**Problem to solve:** Return every line of text in the data below as a JSON list of strings, one string per line, with blank lines and the pictures left out.

*** Task inputs ***

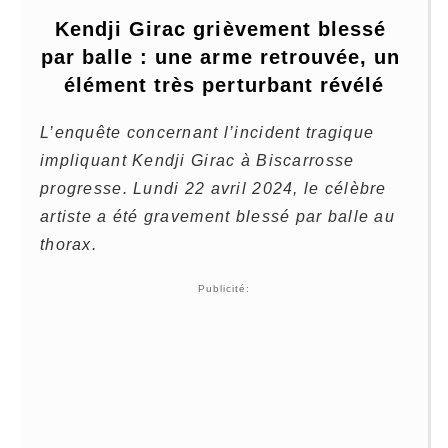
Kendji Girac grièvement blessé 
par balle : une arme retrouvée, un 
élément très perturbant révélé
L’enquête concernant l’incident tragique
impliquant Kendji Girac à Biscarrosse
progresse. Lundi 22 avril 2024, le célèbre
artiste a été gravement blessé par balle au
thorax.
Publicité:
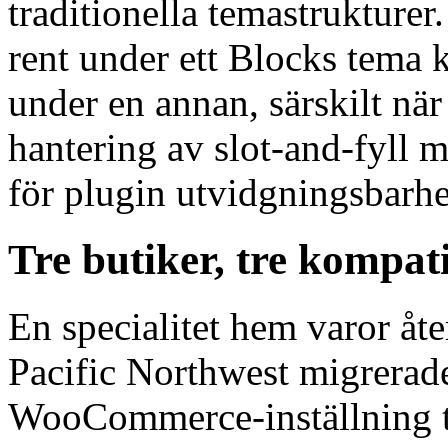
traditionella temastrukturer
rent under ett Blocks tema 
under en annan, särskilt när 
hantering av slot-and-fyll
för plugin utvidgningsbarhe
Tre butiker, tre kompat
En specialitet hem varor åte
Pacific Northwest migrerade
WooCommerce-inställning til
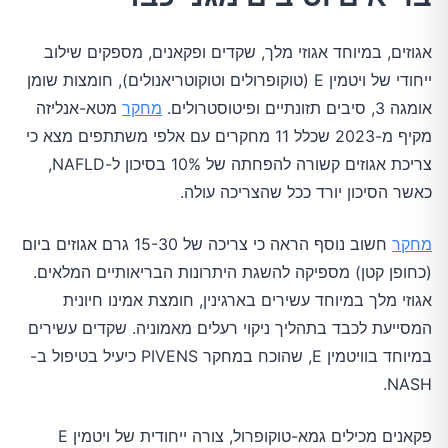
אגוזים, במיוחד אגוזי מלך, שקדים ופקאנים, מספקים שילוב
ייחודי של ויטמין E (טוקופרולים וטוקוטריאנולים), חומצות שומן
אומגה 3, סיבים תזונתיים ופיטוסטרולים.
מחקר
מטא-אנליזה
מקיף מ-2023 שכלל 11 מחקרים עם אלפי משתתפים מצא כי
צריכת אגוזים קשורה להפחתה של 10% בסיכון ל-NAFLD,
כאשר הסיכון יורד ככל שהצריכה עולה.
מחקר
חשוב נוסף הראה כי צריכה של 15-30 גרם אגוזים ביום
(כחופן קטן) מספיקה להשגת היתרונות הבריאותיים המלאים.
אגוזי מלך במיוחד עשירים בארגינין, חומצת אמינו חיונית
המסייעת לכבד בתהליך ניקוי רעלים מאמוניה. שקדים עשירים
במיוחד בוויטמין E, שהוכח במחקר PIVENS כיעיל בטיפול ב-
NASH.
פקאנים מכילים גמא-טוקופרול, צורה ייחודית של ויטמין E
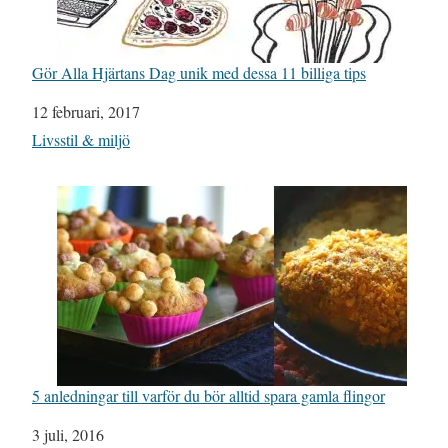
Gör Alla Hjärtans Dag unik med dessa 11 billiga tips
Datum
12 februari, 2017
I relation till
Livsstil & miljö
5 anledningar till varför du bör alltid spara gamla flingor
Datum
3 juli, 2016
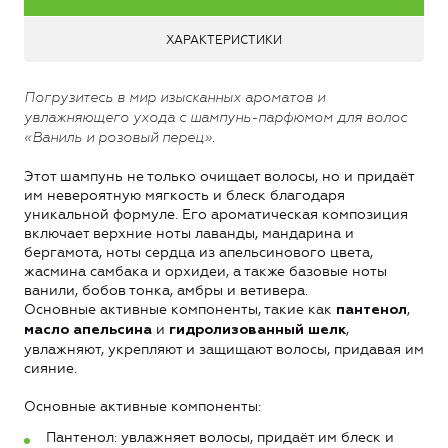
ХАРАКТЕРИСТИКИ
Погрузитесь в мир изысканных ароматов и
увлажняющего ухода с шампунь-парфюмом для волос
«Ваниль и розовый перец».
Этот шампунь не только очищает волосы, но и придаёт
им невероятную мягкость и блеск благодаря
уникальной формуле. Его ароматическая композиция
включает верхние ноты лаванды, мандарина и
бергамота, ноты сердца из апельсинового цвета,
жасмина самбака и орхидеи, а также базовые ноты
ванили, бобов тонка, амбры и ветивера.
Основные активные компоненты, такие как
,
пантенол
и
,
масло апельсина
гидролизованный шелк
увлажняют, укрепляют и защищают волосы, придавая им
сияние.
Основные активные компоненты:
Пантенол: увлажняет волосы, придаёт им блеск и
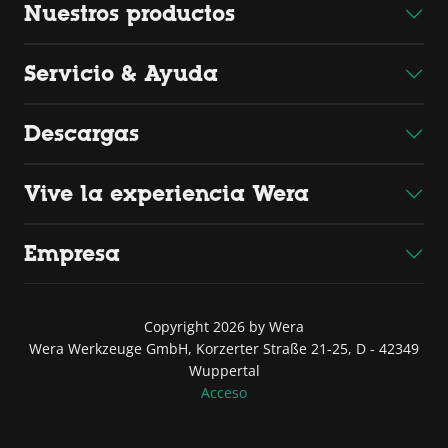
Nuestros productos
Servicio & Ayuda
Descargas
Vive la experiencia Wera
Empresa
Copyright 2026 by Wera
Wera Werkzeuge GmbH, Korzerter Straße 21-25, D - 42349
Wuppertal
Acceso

***

**Completed task:**
[
  "Kendji Girac grièvement blessé ",
  "par balle : une arme retrouvée, un ",
  "élément très perturbant révélé",
  "L’enquête concernant l’incident tragique",
  "impliquant Kendji Girac à Biscarrosse",
  "progresse. Lundi 22 avril 2024, le célèbre",
  "artiste a été gravement blessé par balle au",
  "thorax.",
  "Publicité:",
  "traditionella temastrukturer",
  "rent under ett Blocks tema ",
  "under en annan, särskilt när ",
  "hantering av slot-and-fyll",
  "för plugin utvidgningsbarhe",
  "Tre butiker, tre kompat",
  "En specialitet hem varor åte",
  "Pacific Northwest migrerade",
  "WooCommerce-inställning til",
  "אגוזים, במיוחד אגוזי מלך, שקדים ופקאנים, מספקים שילוב",
  "ייחודי של ויטמין E (טוקופרולים וטוקוטריאנולים), חומצות שומן",
  "אומגה 3, סיבים תזונתיים ופיטוסטרולים.",
  "מחקר",
  "מטא-אנליזה",
  "מקיף מ-2023 שכלל 11 מחקרים עם אלפי משתתפים מצא כי",
  "צריכת אגוזים קשורה להפחתה של 10% בסיכון ל-NAFLD,",
  "כאשר הסיכון יורד ככל שהצריכה עולה.",
  "מחקר",
  "חשוב נוסף הראה כי צריכה של 15-30 גרם אגוזים ביום",
  "(כחופן קטן) מספיקה להשגת היתרונות הבריאותיים המלאים.",
  "אגוזי מלך במיוחד עשירים בארגינין, חומצת אמינו חיונית",
  "המסייעת לכבד בתהליך ניקוי רעלים מאמוניה. שקדים עשירים",
  "במיוחד בוויטמין E, שהוכח במחקר PIVENS כיעיל בטיפול ב-",
  "NASH.",
  "פקאנים מכילים גמא-טוקופרול, צורה ייחודית של ויטמין E",
  "Gör Alla Hjärtans Dag unik med dessa 11 billiga tips",
  "Datum",
  "12 februari, 2017",
  "I relation till",
  "Livsstil & miljö",
  "5 anledningar till varför du bör alltid spara gamla flingor",
  "Datum",
  "3 juli, 2016",
  "ХАРАКТЕРИСТИКИ",
  "Погрузитесь в мир изысканных ароматов и",
  "увлажняющего ухода с шампунь-парфюмом для волос",
  "«Ваниль и розовый перец».",
  "Этот шампунь не только очищает волосы, но и придаёт",
  "им невероятную мягкость и блеск благодаря",
  "уникальной формуле. Его ароматическая композиция",
  "включает верхние ноты лаванды, мандарина и",
  "бергамота, ноты сердца из апельсинового цвета,",
  "жасмина самбака и орхидеи, а также базовые ноты",
  "ванили, бобов тонка, амбры и ветивера.",
  "Основные активные компоненты, такие как",
  ",",
  "пантенол",
  "и",
  ",",
  "масло апельсина",
  "гидролизованный шелк",
  "увлажняют, укрепляют и защищают волосы, придавая им",
  "сияние.",
  "Основные активные компоненты:",
  "Пантенол: увлажняет волосы, придаёт им блеск и",
  "Nuestros productos",
  "Servicio & Ayuda",
  "Descargas",
  "Vive la experiencia Wera",
  "Empresa",
  "Copyright 2026 by Wera",
  "Wera Werkzeuge GmbH, Korzerter Straße 21-25, D - 42349",
  "Wuppertal",
  "Acceso"
]